◆ **PROMPT**
Pictures aside, each entry has to be returned exactly as it stands.

************

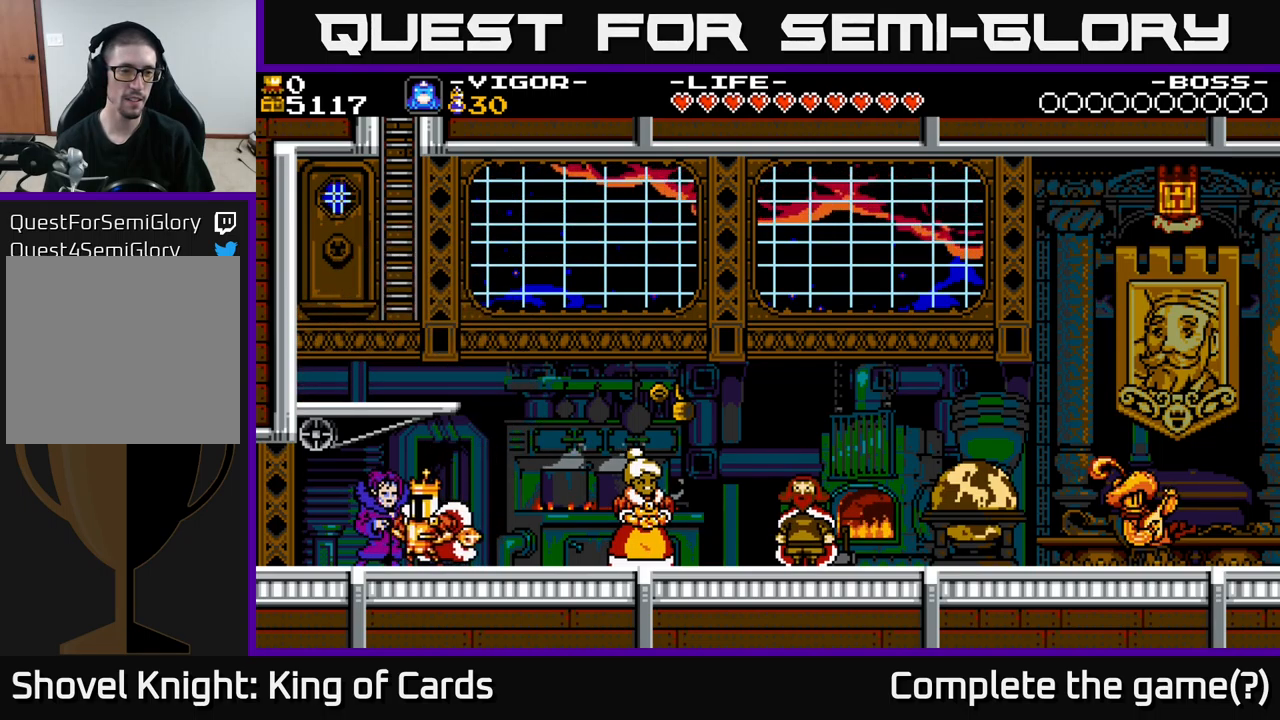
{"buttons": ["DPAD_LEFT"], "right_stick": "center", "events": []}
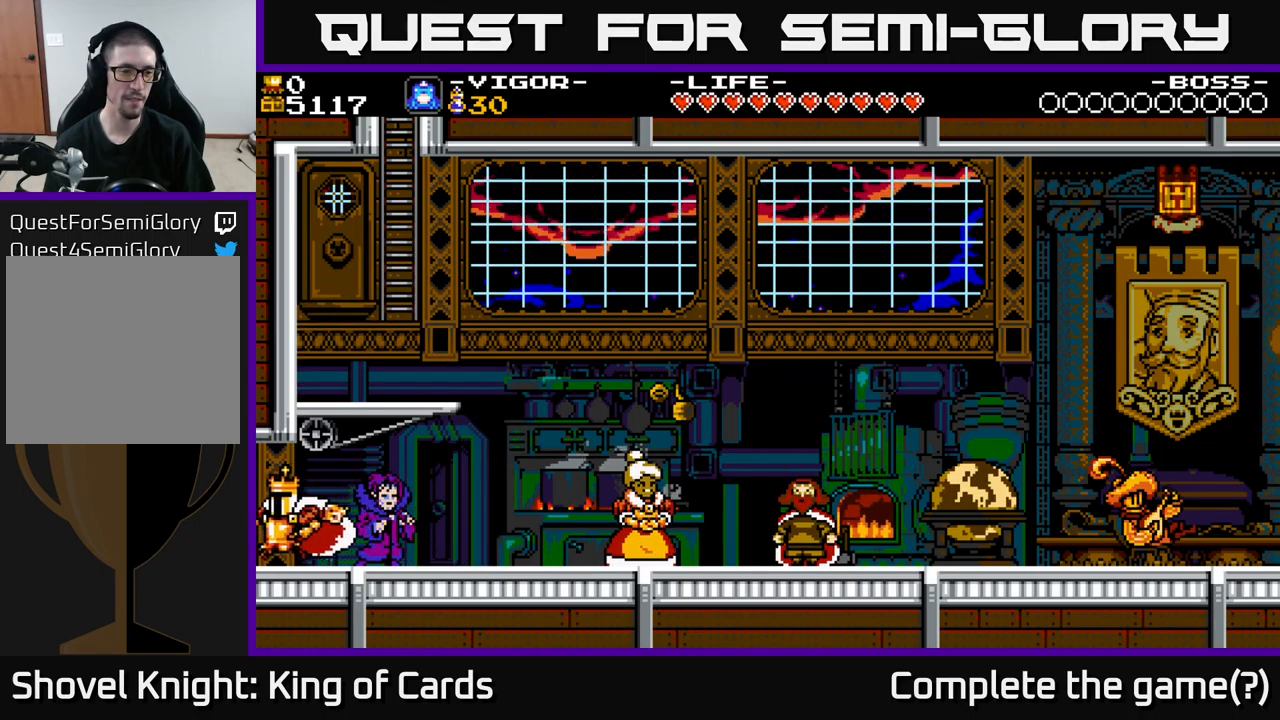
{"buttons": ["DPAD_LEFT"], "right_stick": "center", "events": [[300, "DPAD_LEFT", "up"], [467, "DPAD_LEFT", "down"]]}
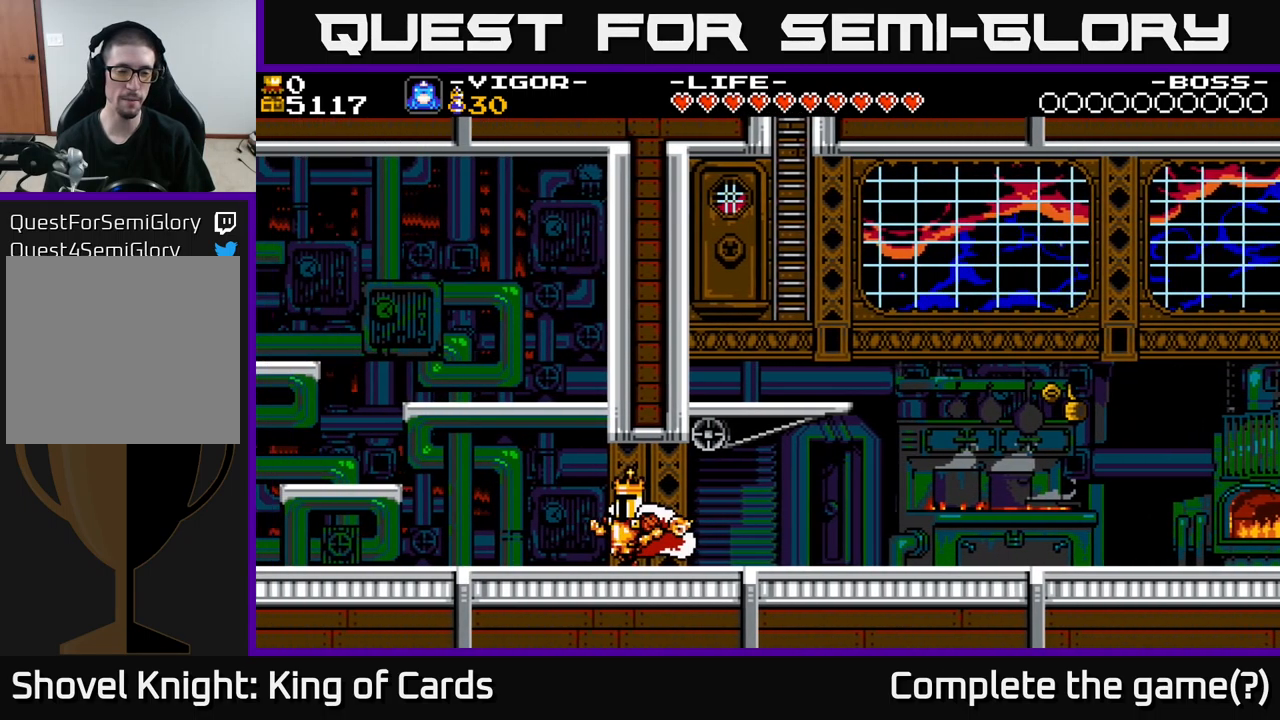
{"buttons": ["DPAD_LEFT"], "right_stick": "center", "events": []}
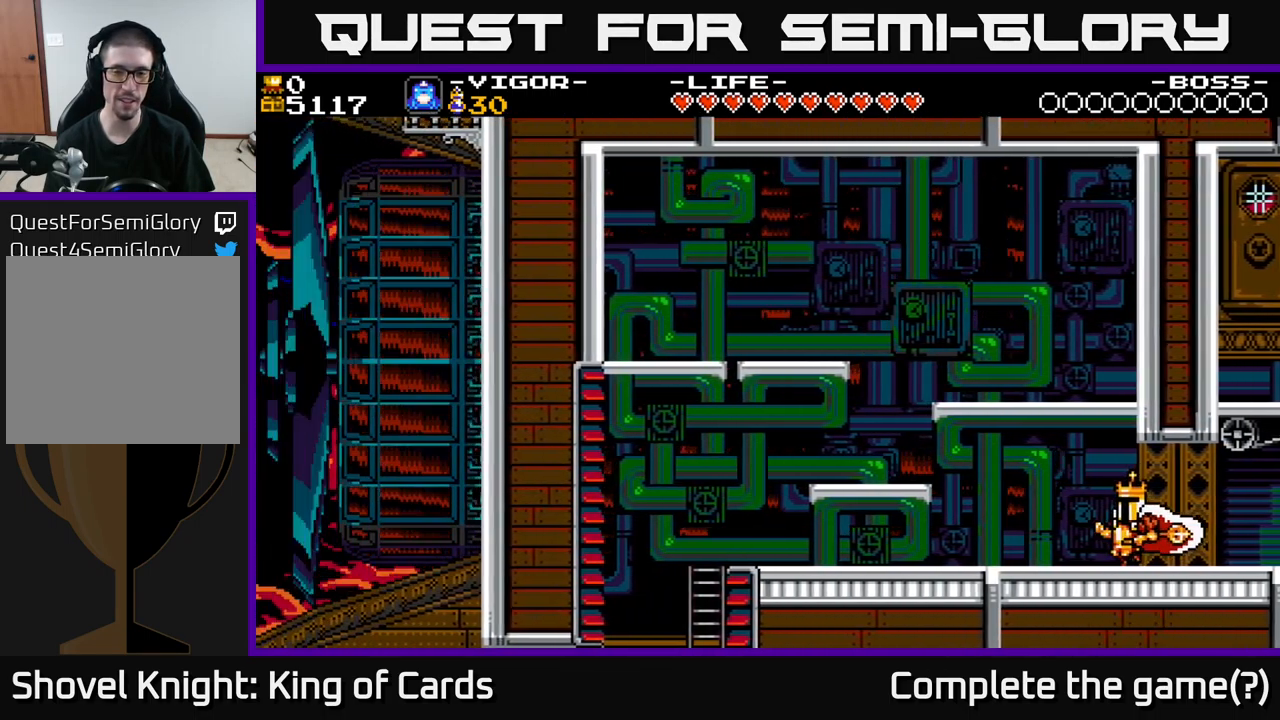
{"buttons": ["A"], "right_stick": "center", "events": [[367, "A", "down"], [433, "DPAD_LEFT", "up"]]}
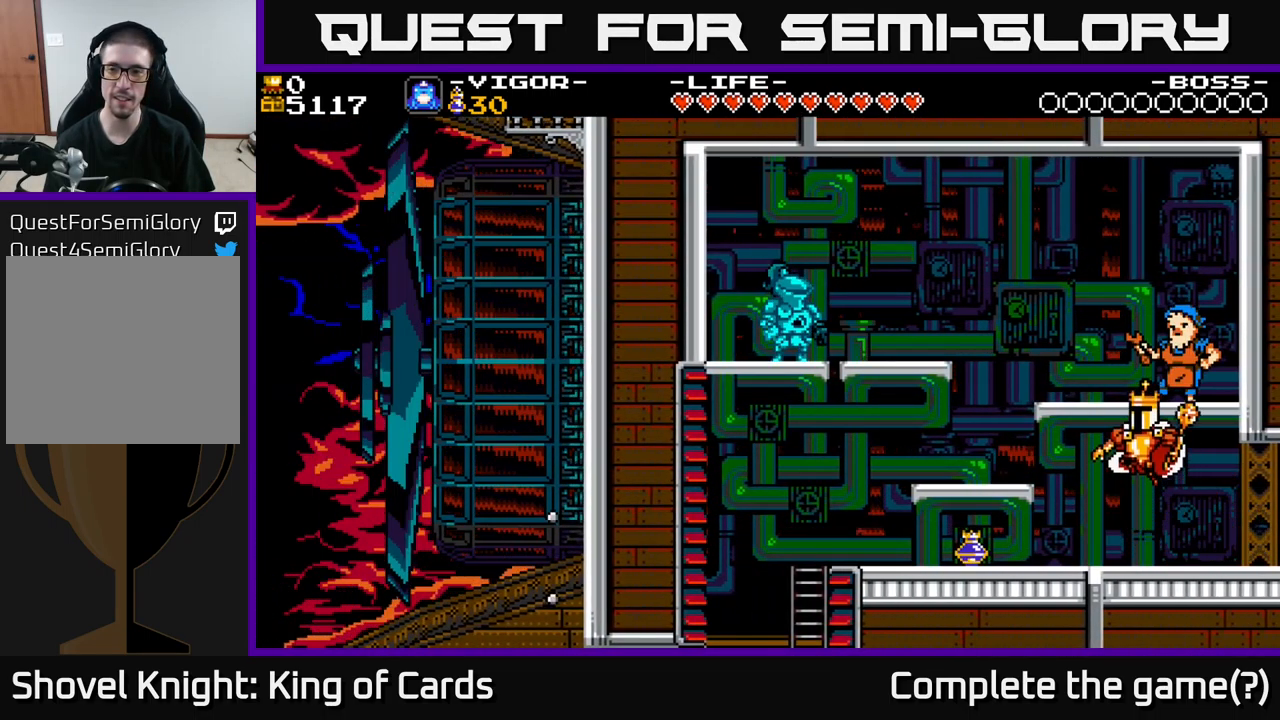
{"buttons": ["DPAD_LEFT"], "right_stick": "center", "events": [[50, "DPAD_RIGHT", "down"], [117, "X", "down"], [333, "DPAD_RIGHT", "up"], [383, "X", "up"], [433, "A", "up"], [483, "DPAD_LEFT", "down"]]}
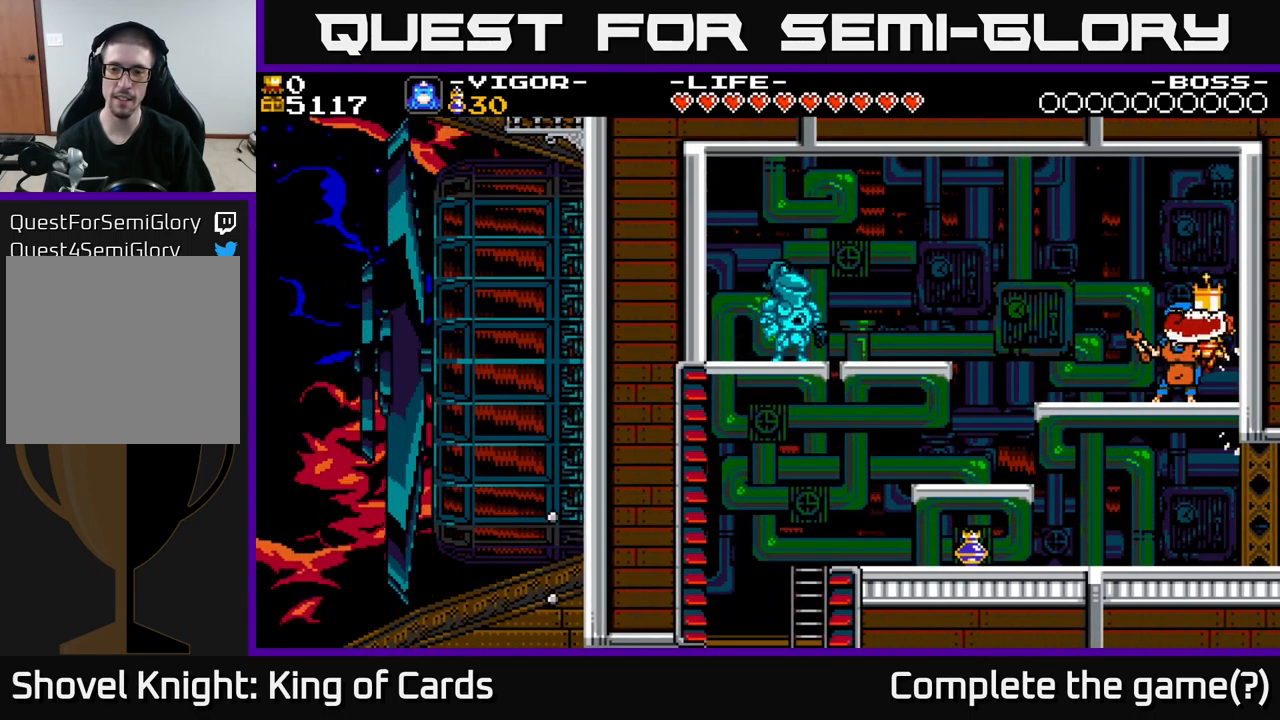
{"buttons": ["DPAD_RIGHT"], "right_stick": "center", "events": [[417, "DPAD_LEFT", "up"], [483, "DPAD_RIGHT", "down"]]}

************

◆ **WRITTEN ANSWER**
{"buttons": ["DPAD_LEFT"], "right_stick": "center", "events": []}
{"buttons": ["DPAD_LEFT"], "right_stick": "center", "events": [[300, "DPAD_LEFT", "up"], [467, "DPAD_LEFT", "down"]]}
{"buttons": ["DPAD_LEFT"], "right_stick": "center", "events": []}
{"buttons": ["A"], "right_stick": "center", "events": [[367, "A", "down"], [433, "DPAD_LEFT", "up"]]}
{"buttons": ["DPAD_LEFT"], "right_stick": "center", "events": [[50, "DPAD_RIGHT", "down"], [117, "X", "down"], [333, "DPAD_RIGHT", "up"], [383, "X", "up"], [433, "A", "up"], [483, "DPAD_LEFT", "down"]]}
{"buttons": ["DPAD_RIGHT"], "right_stick": "center", "events": [[417, "DPAD_LEFT", "up"], [483, "DPAD_RIGHT", "down"]]}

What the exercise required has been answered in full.